* Given passage:
Artificial Intelligence (AI) and Logistics
Article outline:
- What is Artificial Intelligence (AI)?
- AI in Africa
- What can we do with AI today in the field of logistics?
- The potential of AI in logistics
- 3 concrete applications
In this article, we will explore the concept of artificial intelligence (AI) applied to logistics and examine how to effectively leverage AI in logistics operations to optimize processes and improve performance.
What is Artificial Intelligence (AI)?
A concept born in 1956, AI refers to any process automated by a computer whose structure mimics the functioning of the human brain. These are algorithms capable of performing tasks that humans accomplish using their intelligence.
AI has grown in popularity in recent years for two main reasons:
- The enormous amount of data generated – This data is crucial and allows AI algorithms to learn and improve.
- The exponential increase in computing power – Today, we can perform calculations in record time that would have taken years in the past.
AI in Africa
One might think that Africa is slightly behind other continents in terms of AI, especially regarding digital infrastructure, education, and data availability. However, this is changing. Every year, AI-driven startups are emerging across the continent.
In terms of infrastructure, research centers are opening, such as Google’s AI research center in Ghana. Major players like Microsoft and Amazon have opened multiple data centers, notably in South Africa. Finally, there is an explosion of data in Africa, driven by the mobile phone revolution, representing an extremely valuable source of information.
AI holds enormous potential to improve development efforts in Africa. The continent faces many challenges in sectors where AI could be beneficial, such as agriculture, finance, and healthcare.
What can we do with AI today in the field of logistics?
AI is already present in our daily lives. Here are some simple applications possible thanks to AI:
- Prediction: Algorithms can make predictions based on various parameters. For example, GPS applications predict arrival times based on time, distance, and traffic conditions.
- Natural Language Processing (NLP): This AI field allows algorithms to understand and interpret human language. For instance, automatic translation applications read a page’s text, interpret its meaning, and translate it into another language.
- Image Recognition: In this AI domain, algorithms can process images to classify or recognize elements. Image recognition performance has skyrocketed with the advent of deep learning.
The potential of AI in logistics
Logistics generates a lot of data, which is the key fuel for AI algorithms. AI can process enormous volumes of data to learn and address critical challenges. By automating repetitive human tasks, AI reduces errors, saves time, and therefore saves money.
By predicting outcomes based on massive datasets, AI can optimize decision-making, better manage risks, and anticipate problems, thus reducing costs. These reasons explain why AI is increasingly involved in the digital transformation of the supply chain.

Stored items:
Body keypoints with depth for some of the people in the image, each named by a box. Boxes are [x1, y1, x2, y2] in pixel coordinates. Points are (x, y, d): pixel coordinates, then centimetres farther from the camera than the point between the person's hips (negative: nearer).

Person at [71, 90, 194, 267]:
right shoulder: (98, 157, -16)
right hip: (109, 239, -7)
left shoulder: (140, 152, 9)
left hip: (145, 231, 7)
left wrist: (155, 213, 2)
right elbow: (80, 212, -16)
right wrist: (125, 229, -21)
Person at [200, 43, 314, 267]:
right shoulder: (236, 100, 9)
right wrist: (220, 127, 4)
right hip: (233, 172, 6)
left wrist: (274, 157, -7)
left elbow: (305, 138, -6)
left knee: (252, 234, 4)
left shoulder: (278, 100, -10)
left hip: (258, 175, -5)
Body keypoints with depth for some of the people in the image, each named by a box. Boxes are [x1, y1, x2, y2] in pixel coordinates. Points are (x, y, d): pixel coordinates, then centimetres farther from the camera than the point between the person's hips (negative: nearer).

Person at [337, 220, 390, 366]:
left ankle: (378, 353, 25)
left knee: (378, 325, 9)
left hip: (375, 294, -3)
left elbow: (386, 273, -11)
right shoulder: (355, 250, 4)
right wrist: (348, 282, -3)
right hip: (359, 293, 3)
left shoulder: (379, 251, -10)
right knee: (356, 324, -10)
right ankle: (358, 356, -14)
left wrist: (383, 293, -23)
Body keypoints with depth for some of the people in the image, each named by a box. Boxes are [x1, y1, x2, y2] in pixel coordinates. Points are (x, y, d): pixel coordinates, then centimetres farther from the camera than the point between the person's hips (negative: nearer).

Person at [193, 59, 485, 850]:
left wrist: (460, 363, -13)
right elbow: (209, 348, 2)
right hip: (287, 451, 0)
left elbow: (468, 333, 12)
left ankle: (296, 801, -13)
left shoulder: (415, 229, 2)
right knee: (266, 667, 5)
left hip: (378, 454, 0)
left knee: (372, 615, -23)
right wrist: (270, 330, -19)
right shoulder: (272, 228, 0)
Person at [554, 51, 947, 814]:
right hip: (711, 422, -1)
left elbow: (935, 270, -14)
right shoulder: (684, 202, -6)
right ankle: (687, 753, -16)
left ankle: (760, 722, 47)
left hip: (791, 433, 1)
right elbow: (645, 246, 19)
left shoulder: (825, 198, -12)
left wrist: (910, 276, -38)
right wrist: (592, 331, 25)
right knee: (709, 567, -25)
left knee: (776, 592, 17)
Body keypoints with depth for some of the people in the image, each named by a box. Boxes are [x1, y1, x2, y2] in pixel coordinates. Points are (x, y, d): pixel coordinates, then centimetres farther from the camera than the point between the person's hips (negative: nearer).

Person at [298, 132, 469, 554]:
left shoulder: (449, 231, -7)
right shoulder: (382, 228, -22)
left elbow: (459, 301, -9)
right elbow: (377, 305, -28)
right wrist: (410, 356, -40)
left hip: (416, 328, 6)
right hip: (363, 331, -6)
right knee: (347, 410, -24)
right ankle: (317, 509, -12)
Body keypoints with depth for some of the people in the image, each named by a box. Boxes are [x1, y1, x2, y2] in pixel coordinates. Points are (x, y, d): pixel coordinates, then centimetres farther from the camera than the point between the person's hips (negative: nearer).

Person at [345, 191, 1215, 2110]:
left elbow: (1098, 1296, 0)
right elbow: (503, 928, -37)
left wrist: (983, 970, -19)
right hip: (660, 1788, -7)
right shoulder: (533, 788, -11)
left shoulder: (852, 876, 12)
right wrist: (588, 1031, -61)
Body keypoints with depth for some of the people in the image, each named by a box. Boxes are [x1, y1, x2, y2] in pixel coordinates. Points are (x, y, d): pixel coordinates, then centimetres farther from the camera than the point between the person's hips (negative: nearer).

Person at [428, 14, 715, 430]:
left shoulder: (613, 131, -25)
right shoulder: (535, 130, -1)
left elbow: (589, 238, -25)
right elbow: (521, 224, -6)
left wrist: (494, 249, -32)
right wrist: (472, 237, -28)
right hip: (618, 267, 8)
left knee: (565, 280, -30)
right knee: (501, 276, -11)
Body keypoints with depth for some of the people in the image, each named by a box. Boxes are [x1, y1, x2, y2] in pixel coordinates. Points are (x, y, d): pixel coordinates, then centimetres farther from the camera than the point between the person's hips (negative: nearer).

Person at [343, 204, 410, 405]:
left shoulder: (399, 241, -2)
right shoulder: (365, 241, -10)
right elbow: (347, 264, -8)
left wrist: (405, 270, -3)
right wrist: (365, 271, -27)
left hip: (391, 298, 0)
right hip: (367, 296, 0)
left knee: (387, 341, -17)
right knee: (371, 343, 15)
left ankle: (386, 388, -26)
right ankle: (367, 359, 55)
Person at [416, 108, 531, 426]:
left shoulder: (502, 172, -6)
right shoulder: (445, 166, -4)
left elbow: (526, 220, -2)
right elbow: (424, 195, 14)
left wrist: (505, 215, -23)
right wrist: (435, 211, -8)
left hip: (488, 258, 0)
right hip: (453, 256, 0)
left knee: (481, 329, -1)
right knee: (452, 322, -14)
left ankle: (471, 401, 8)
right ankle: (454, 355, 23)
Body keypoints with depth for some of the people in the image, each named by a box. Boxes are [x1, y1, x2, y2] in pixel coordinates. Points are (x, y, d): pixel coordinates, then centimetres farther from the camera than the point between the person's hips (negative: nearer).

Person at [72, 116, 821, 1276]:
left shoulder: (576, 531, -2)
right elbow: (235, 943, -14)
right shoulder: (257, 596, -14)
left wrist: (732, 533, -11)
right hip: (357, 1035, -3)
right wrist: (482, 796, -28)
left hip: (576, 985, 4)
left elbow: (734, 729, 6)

* Work order 1: Decide whether each statement agrees with the AI and logistics article above, answering yes or no and quoting the words of the article that settle it. (a) AI as a concept dates from 1956. (b) Google has opened an AI research center in South Africa. (c) Deep learning brought a sharp rise in image recognition performance.
* Work order 2: Please extend the AI and logistics article above, picking up after its last sentence.

* Answer box 1:
(a) Yes: "A concept born in 1956"
(b) No: "Google’s AI research center in Ghana"
(c) Yes: "Image recognition performance has skyrocketed with the advent of deep learning."

* Answer box 2:
Let’s now look at three concrete and recent examples of how AI benefits logistics.
3 Concrete Applications
1. Automatically Updating Contact Information
In logistics, keeping customer contact information up-to-date is crucial for smooth deliveries. According to a Deloitte study, 25% of contact information is outdated.
The American startup CircleBack developed an algorithm to automatically update contact information. Their machine learning algorithm uses millions of data points to determine which contacts need updating. This avoids duplicates when adding contacts and saves significant time in verification.
2. Predicting Potential Delays in Air Freight Transit
Another example where AI improves logistics performance is a machine learning algorithm developed by DHL to predict potential delays in air freight transit. By training the algorithm on a large dataset, it can predict, based on 58 parameters, a week in advance whether average transit times will increase or decrease. This solution also identifies the factors most influencing delays, such as departure day or airline. By anticipating potential delays, companies can act proactively.
3. Image Recognition for Transport Wagons
The third AI application is image recognition used by IBM for preventive maintenance on transport equipment. The goal is to detect damage as early as possible and address it. Transport wagons are photographed during transit.
These photos are processed by an algorithm trained to recognize key parts of a wagon and identify damage. Fractures, oil stains, missing parts—the algorithm can detect issues sometimes missed by humans. Once damage is detected, the maintenance team is alerted to determine corrective actions.
AI thus helps identify damage early, preventing accidents, avoiding costly repairs, and reducing maintenance expenses.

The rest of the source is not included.